TEXTO FUENTE ::
También en los barracones se metían los billeteros. Engañaban a los negros, vendiendo los billetes más caros y cuando un billete salía premiado no se aparecían más por allí. Los guajiros iban a negociar tasajo por leche. Vendían a cuatro centavos la botella. Los negros las compraban porque el amo no daba leche. La leche cura las infecciones y limpia. Por eso había que tomarla.

Pero eso de los conucos fue lo que salvó a muchos esclavos. Lo que les dio verdadera alimentación. Casi todos los esclavos tenían sus conucos. Estos conucos eran pequeños trozos de tierra para sembrar. Quedaban muy cerca de los barracones; casi detrás de ellos. Ahí se cosechaba de todo: boniato, calabaza, quimbamtoó, maíz, gandul, frijol caballero, que es como las habas limas, yuca y maní. También criaban sus cochinaticos. Y algunos de estos productos se los vendían a los guajiros que venían directamente del pueblo. La verdad es que los negros eran honrados. Como no sabían mucho todavía, les salía eso de ser honrados, al natural. Vendían sus cosas muy baratas. Los cochinos enteros valían una onza u onza y media, en onzas de oro como eran antes las monedas. Las viandas nunca les gustaba venderlas. Yo aprendí de los viejos a comer vianda, que es muy nutricia. En la esclavitud lo principal era el cochino. Las viandas las usaban para alimentarlos. Los cochinos de antes daban más manteca que los de ahora. Yo creo que porque hacían más vida natural. Al cochino había que dejarlo revolcarse bien en los chiqueros. Esa manteca de ellos se vendía a diez kilos la libra. Toda la semana venían los guajiros a buscar su ración. Siempre pagaban medios plata. Más tarde ese medio bajó a un cuartillo, o sea la mitad del medio. Todavía el centavo no se conocía porque no habían coronado a Alfonso XIII. Después de la coronación fue que vino el centavo. El rey Alfonso quiso cambiar hasta el dinero. Llegó a Cuba la calderilla que creo que valía dos centavos y otras novedades en cuestión de plata, todas debidas al Rey.

EXTRACTOS DE DATOS ::
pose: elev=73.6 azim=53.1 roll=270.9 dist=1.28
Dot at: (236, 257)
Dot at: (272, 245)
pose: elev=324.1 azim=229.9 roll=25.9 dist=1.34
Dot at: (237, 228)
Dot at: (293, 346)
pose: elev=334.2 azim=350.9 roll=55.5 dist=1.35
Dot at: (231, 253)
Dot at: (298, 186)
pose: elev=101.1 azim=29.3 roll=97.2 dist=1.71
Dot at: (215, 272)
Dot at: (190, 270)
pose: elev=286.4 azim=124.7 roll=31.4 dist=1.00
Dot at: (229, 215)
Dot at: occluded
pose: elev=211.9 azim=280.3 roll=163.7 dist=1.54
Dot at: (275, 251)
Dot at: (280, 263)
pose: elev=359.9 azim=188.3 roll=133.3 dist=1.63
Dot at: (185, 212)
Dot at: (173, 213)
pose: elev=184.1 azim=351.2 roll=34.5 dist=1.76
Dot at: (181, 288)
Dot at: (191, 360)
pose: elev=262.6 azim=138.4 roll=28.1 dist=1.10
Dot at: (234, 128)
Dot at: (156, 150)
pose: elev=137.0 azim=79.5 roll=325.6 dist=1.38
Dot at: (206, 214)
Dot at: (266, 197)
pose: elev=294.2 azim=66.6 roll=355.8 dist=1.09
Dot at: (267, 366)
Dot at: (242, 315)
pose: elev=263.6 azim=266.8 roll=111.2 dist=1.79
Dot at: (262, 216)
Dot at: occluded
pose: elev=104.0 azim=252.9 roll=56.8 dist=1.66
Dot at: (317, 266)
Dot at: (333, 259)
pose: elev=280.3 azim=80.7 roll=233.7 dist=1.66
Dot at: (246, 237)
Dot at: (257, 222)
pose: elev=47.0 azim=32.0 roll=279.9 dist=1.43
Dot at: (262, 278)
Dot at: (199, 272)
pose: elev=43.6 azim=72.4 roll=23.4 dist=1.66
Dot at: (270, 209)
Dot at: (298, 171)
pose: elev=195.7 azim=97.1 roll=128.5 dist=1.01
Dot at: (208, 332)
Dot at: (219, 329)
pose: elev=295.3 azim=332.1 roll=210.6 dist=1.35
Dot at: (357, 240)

REQUISITOS DEL EJERCICIO :: Según el texto fuente, ¿a qué precio vendían los guajiros cada botella de leche? Los datos no intervienen en este ejercicio.

RESPUESTA DEL EJERCICIO :: A cuatro centavos la botella.